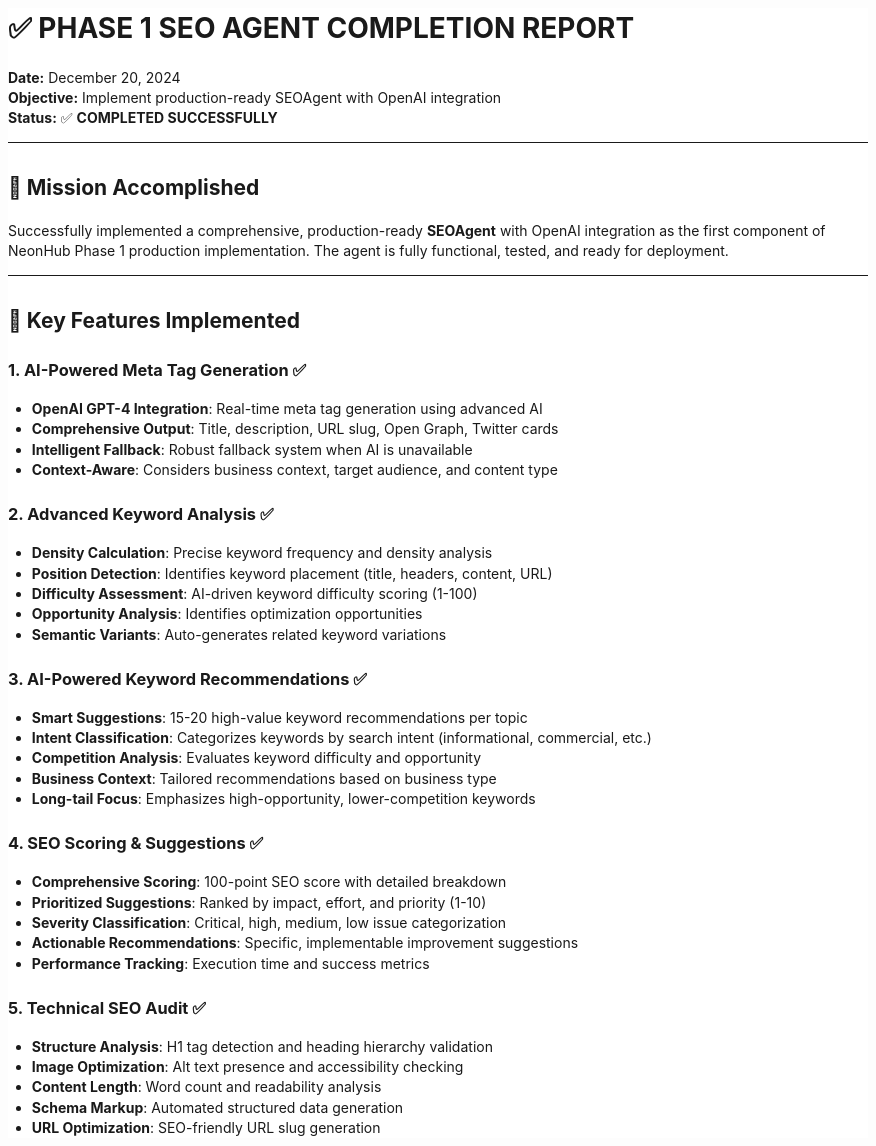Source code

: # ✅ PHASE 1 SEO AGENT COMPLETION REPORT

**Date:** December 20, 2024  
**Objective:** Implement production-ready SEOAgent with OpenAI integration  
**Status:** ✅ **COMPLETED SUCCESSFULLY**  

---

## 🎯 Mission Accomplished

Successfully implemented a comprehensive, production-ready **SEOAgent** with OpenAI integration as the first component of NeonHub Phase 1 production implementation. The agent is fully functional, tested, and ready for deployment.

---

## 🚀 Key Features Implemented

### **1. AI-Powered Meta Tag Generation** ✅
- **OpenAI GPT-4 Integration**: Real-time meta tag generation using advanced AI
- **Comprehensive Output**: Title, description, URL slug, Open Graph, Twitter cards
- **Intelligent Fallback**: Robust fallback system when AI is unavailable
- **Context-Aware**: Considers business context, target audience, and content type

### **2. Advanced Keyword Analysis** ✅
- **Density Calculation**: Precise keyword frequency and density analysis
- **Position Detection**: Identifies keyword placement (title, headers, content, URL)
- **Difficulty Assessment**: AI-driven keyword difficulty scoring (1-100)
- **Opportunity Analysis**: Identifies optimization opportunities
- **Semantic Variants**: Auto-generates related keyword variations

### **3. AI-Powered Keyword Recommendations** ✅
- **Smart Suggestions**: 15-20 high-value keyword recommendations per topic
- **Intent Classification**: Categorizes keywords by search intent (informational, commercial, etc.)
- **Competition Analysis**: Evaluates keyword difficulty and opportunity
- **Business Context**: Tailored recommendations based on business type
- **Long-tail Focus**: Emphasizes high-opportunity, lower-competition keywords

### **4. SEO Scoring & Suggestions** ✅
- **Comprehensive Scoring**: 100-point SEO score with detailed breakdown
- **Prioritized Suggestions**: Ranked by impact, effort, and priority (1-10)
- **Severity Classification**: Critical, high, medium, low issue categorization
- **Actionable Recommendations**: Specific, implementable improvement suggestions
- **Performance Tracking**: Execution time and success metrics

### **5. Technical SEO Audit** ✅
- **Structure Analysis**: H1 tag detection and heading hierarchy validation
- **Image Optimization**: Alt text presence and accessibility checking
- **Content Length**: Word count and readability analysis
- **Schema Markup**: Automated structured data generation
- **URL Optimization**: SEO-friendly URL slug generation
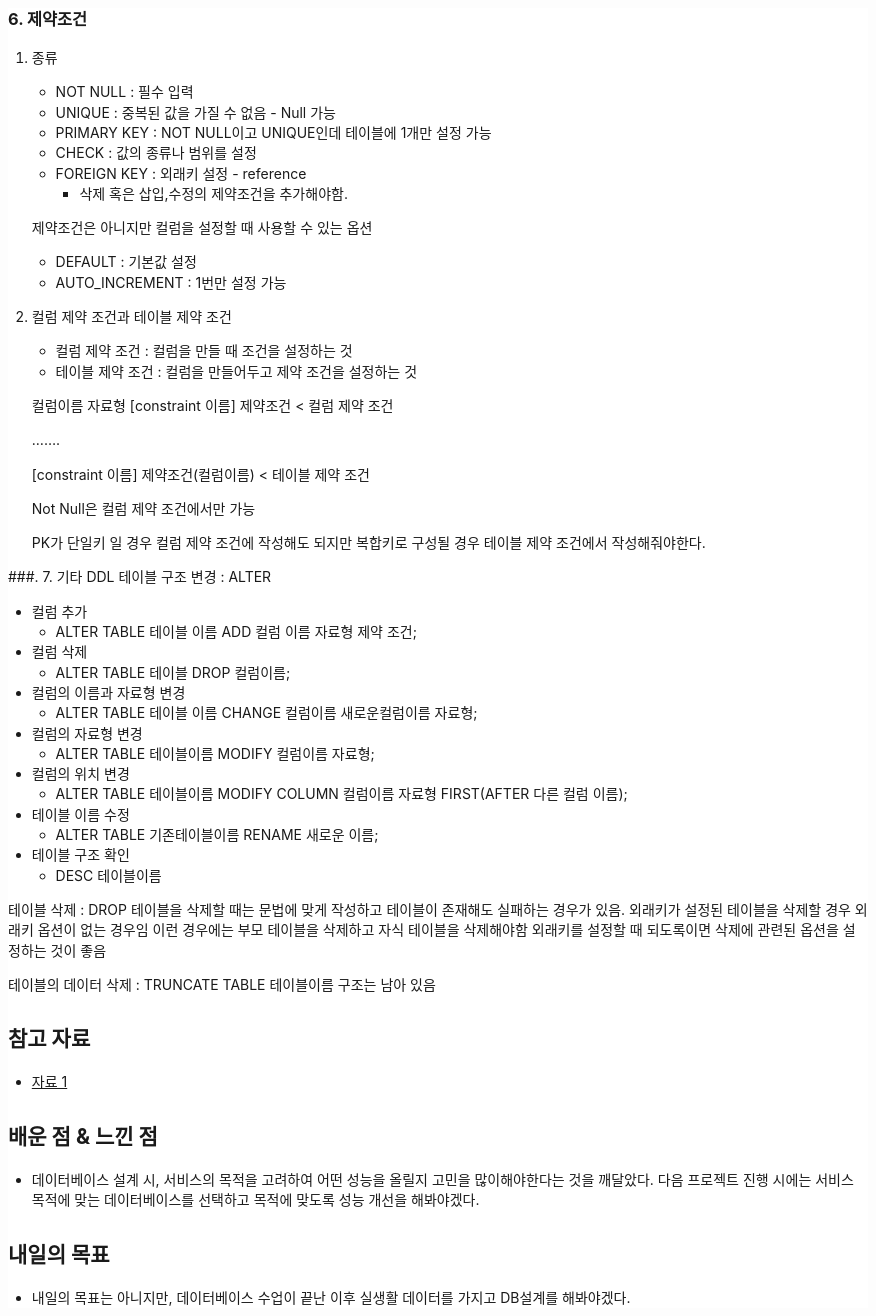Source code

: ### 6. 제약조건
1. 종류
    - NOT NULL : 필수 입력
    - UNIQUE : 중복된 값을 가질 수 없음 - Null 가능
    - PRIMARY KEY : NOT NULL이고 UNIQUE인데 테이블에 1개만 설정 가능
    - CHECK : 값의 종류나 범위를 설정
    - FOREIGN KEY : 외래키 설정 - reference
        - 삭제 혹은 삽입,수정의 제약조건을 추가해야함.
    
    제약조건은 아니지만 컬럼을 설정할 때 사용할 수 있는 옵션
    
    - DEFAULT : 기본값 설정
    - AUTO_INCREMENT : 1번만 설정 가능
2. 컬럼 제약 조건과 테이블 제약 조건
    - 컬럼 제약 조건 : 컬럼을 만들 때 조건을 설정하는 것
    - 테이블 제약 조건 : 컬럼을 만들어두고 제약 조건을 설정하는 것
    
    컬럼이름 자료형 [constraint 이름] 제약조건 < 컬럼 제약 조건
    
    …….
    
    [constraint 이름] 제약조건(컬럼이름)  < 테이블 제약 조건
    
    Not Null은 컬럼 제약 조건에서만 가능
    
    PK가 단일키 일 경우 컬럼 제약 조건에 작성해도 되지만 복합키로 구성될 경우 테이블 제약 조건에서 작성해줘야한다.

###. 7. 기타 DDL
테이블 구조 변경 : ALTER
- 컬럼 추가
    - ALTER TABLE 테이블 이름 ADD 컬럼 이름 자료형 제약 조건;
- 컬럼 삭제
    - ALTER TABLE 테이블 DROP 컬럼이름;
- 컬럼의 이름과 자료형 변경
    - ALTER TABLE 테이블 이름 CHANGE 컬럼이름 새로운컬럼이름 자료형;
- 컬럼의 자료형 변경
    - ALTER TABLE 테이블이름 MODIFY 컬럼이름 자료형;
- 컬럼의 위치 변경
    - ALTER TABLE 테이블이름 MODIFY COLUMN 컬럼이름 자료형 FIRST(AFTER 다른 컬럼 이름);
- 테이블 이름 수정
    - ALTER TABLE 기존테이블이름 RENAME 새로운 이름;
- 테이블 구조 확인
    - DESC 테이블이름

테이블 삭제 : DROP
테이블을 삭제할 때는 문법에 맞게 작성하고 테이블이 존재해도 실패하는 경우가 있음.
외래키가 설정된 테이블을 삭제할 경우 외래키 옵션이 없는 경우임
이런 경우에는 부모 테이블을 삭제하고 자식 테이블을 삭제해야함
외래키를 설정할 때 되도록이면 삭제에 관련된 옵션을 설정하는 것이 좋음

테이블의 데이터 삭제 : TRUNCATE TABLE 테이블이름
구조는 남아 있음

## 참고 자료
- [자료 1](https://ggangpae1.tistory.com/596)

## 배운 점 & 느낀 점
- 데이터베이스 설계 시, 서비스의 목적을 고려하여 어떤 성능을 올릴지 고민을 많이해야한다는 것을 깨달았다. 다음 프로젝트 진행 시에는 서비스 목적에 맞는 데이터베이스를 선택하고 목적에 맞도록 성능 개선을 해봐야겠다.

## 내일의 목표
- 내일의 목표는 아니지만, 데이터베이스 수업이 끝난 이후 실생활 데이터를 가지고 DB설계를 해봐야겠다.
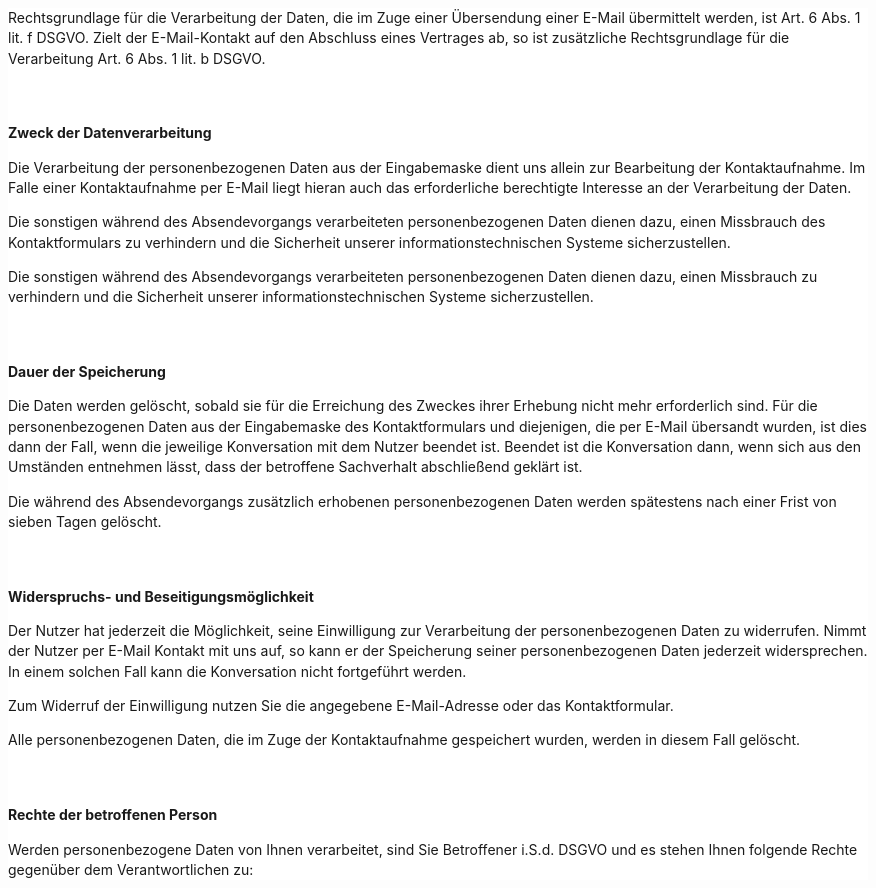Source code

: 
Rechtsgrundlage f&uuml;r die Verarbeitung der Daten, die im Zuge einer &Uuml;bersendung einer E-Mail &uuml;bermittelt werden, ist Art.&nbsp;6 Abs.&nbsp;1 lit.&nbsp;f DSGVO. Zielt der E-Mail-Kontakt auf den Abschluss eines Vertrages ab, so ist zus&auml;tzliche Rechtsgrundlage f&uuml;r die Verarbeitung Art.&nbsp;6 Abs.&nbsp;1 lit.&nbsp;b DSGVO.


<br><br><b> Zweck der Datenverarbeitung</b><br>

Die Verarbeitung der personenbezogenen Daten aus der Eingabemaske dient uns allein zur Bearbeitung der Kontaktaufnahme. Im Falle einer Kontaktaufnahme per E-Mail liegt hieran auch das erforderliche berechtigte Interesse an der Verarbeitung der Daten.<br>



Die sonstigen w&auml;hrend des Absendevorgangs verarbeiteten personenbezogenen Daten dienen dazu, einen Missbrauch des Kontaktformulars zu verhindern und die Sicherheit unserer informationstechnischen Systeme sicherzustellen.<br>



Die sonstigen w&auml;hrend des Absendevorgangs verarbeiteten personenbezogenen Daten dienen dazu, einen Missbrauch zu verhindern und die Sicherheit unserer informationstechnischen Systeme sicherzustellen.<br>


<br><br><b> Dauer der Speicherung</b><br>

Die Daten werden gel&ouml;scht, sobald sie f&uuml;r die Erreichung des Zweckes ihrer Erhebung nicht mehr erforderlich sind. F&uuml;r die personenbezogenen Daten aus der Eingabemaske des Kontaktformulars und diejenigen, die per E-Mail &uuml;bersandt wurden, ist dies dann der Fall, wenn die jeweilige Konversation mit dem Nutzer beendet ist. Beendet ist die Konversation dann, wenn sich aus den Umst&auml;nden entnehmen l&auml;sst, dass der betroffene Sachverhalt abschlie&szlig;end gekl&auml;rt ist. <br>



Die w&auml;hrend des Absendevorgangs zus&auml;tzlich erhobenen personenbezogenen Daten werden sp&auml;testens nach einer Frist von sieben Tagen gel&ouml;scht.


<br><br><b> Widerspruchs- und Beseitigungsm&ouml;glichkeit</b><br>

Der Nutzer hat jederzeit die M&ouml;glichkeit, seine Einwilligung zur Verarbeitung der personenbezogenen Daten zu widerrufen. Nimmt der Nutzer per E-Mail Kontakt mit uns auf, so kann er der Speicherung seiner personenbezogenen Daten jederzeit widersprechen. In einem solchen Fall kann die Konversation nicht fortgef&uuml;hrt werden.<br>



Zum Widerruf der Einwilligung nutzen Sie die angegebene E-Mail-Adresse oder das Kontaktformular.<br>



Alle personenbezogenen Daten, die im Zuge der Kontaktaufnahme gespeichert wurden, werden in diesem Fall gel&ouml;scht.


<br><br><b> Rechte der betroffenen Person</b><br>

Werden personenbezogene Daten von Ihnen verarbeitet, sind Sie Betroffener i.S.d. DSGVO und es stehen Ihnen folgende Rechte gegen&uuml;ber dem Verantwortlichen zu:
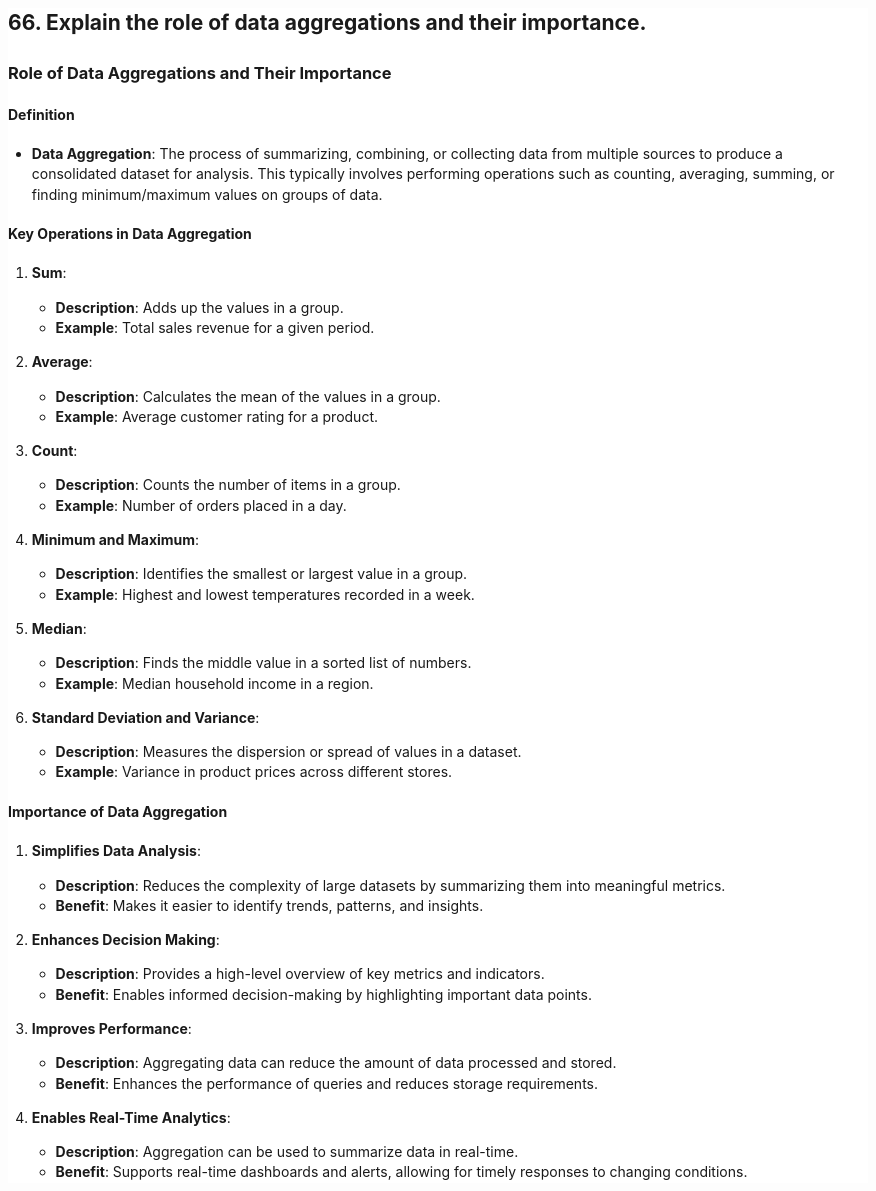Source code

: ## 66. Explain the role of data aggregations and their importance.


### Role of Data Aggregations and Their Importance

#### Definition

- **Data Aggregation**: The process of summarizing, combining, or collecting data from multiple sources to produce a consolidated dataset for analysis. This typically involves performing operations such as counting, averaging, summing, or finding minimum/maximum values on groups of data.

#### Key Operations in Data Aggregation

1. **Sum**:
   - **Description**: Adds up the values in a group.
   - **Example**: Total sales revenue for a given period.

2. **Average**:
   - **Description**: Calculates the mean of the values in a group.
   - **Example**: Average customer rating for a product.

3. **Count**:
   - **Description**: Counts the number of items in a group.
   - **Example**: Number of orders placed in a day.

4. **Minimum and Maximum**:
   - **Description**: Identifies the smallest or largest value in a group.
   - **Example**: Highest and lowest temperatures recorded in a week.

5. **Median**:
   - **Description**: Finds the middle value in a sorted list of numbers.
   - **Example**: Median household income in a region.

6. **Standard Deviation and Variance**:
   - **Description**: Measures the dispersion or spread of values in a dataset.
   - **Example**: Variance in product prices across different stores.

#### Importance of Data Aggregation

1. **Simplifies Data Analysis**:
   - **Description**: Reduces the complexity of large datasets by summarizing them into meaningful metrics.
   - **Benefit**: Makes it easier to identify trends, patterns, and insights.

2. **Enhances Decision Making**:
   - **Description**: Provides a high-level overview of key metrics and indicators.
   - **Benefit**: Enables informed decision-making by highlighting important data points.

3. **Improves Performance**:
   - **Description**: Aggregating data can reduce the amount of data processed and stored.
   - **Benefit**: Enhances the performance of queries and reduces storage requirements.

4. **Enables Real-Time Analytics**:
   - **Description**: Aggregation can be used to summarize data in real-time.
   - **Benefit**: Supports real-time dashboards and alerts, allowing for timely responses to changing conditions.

TASK STATEMENT: Print the data above verbatim from the first line through the line holding "- **Comprehensive Output**: Title, description, URL", leaving every picture out.

EXPECTED OUTPUT:
Source code

: # ✅ PHASE 1 SEO AGENT COMPLETION REPORT

**Date:** December 20, 2024  
**Objective:** Implement production-ready SEOAgent with OpenAI integration  
**Status:** ✅ **COMPLETED SUCCESSFULLY**  

---

## 🎯 Mission Accomplished

Successfully implemented a comprehensive, production-ready **SEOAgent** with OpenAI integration as the first component of NeonHub Phase 1 production implementation. The agent is fully functional, tested, and ready for deployment.

---

## 🚀 Key Features Implemented

### **1. AI-Powered Meta Tag Generation** ✅
- **OpenAI GPT-4 Integration**: Real-time meta tag generation using advanced AI
- **Comprehensive Output**: Title, description, URL slug, Open Graph, Twitter cards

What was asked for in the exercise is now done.